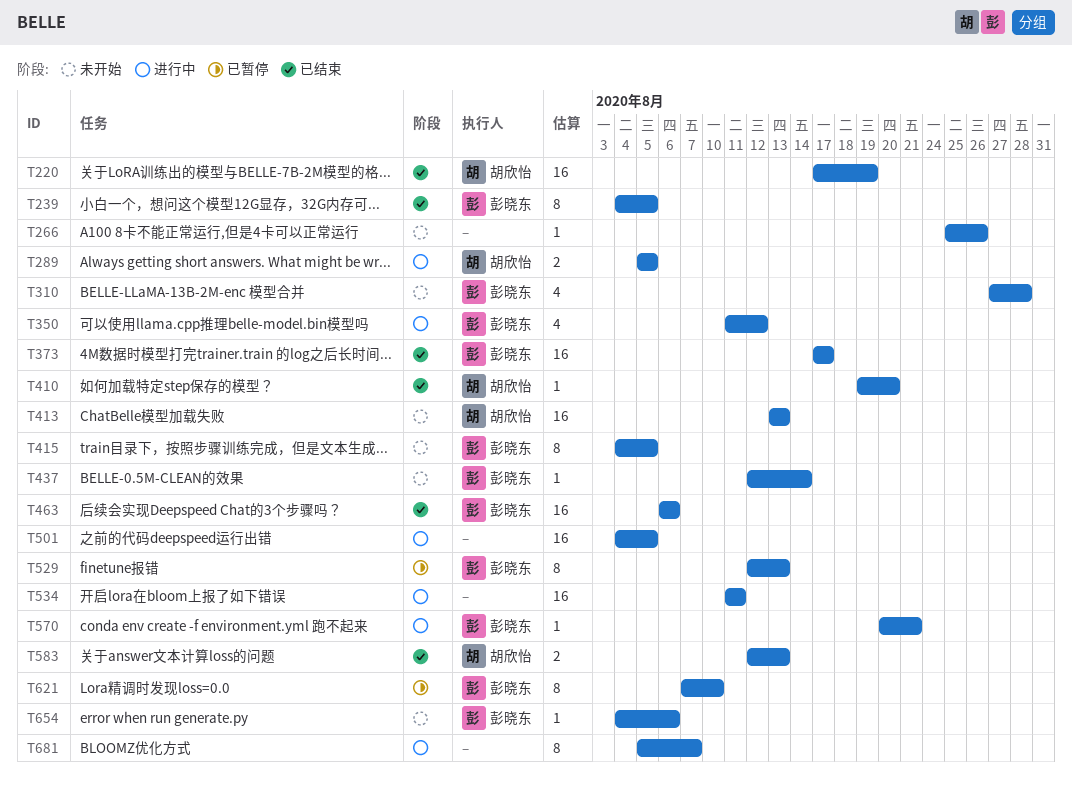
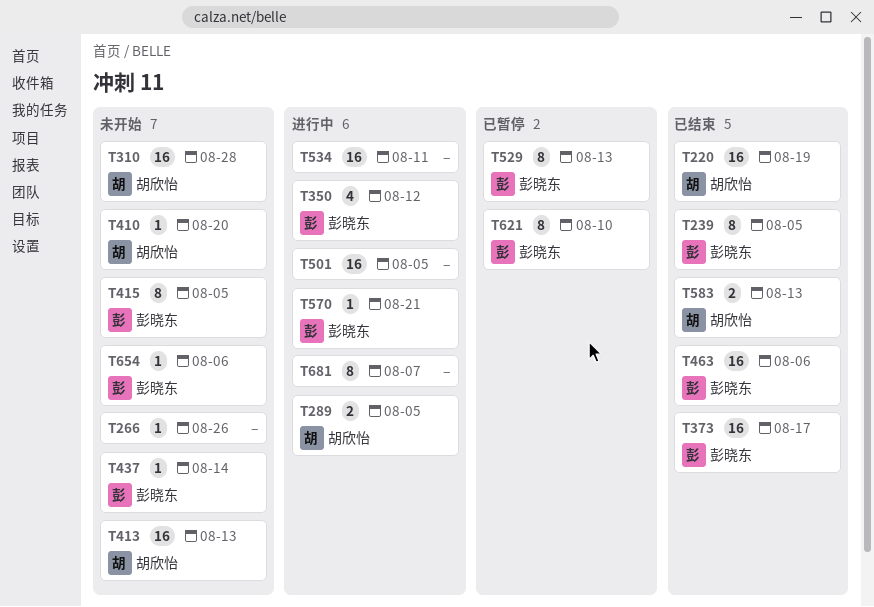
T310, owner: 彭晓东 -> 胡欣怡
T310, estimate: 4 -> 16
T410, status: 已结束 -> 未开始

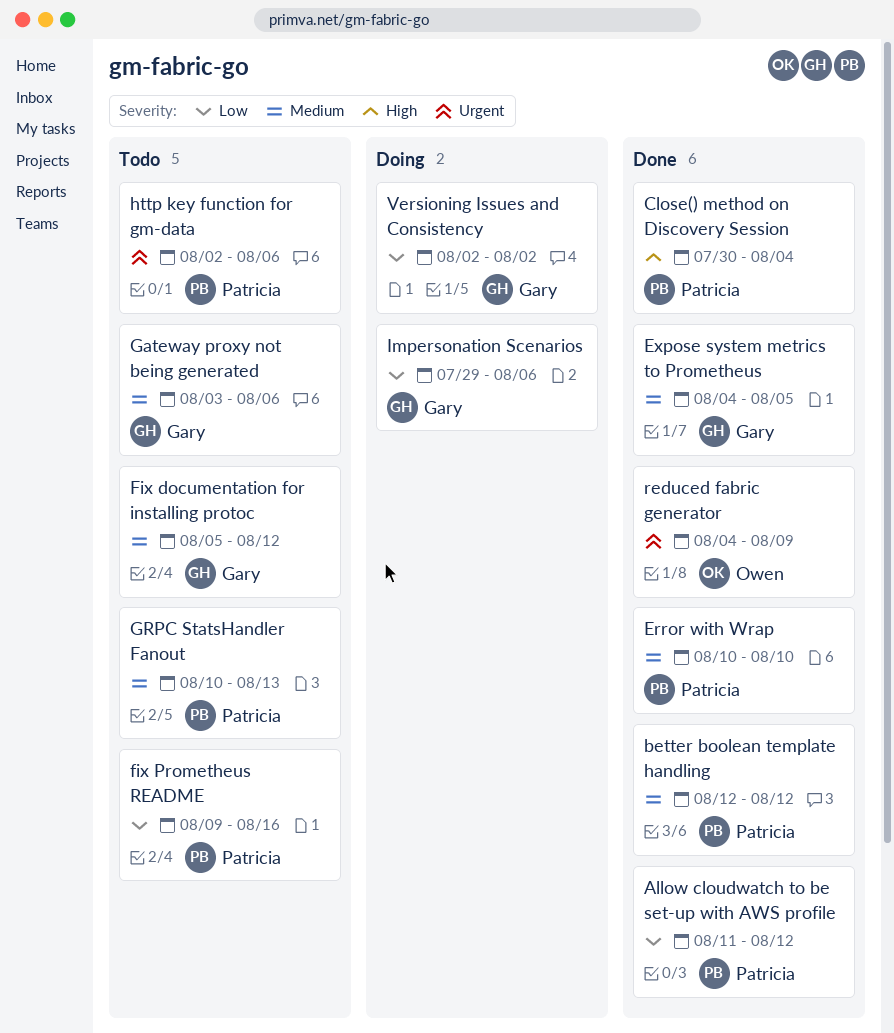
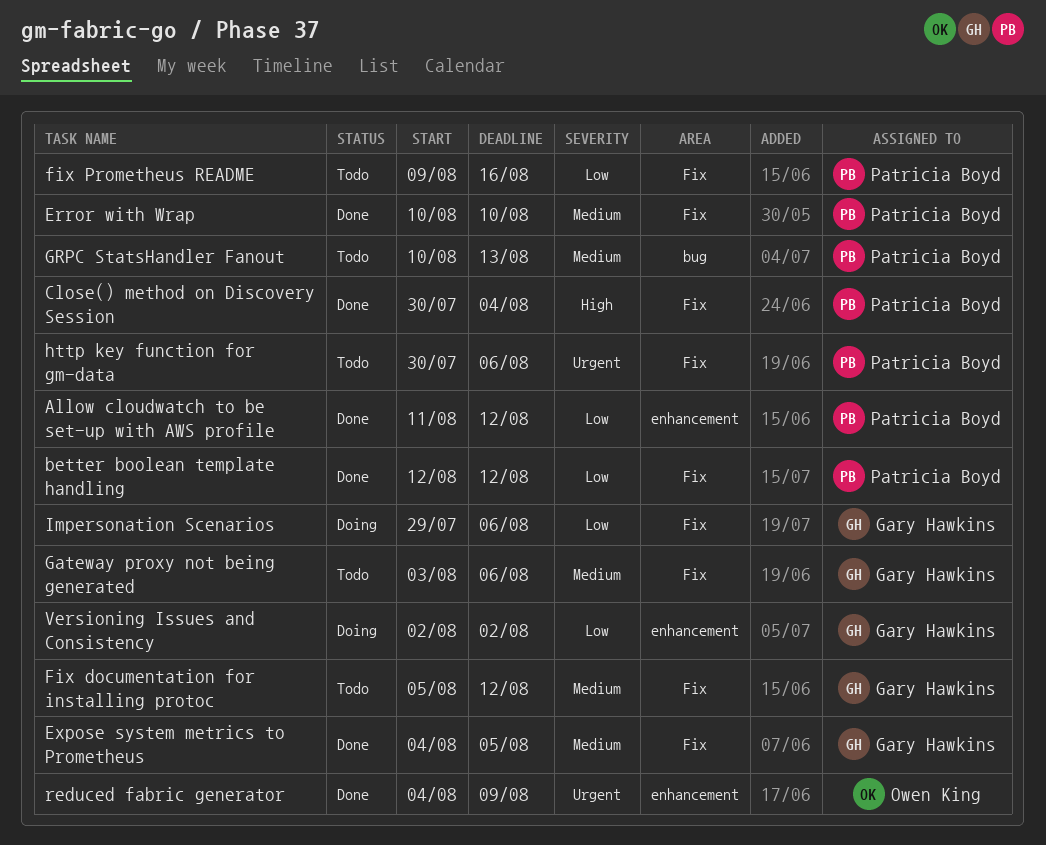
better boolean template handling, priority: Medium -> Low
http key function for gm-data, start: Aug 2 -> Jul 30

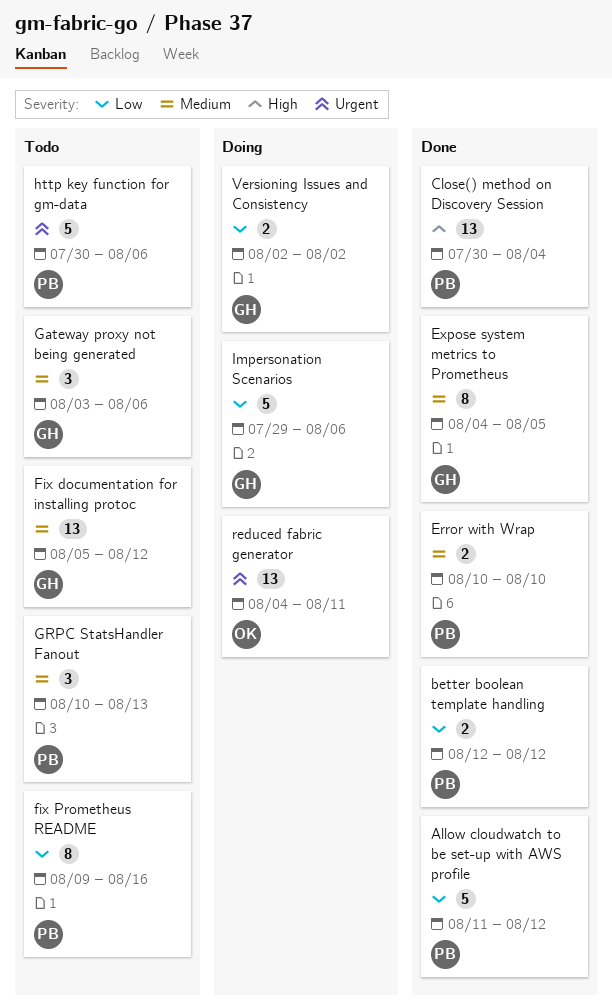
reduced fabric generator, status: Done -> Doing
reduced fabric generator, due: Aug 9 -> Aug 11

The task ::
What belongs in the answer is each line above, reproduced exactly, and no picture.

Answer below ::
T310, owner: 彭晓东 -> 胡欣怡
T310, estimate: 4 -> 16
T410, status: 已结束 -> 未开始

better boolean template handling, priority: Medium -> Low
http key function for gm-data, start: Aug 2 -> Jul 30

reduced fabric generator, status: Done -> Doing
reduced fabric generator, due: Aug 9 -> Aug 11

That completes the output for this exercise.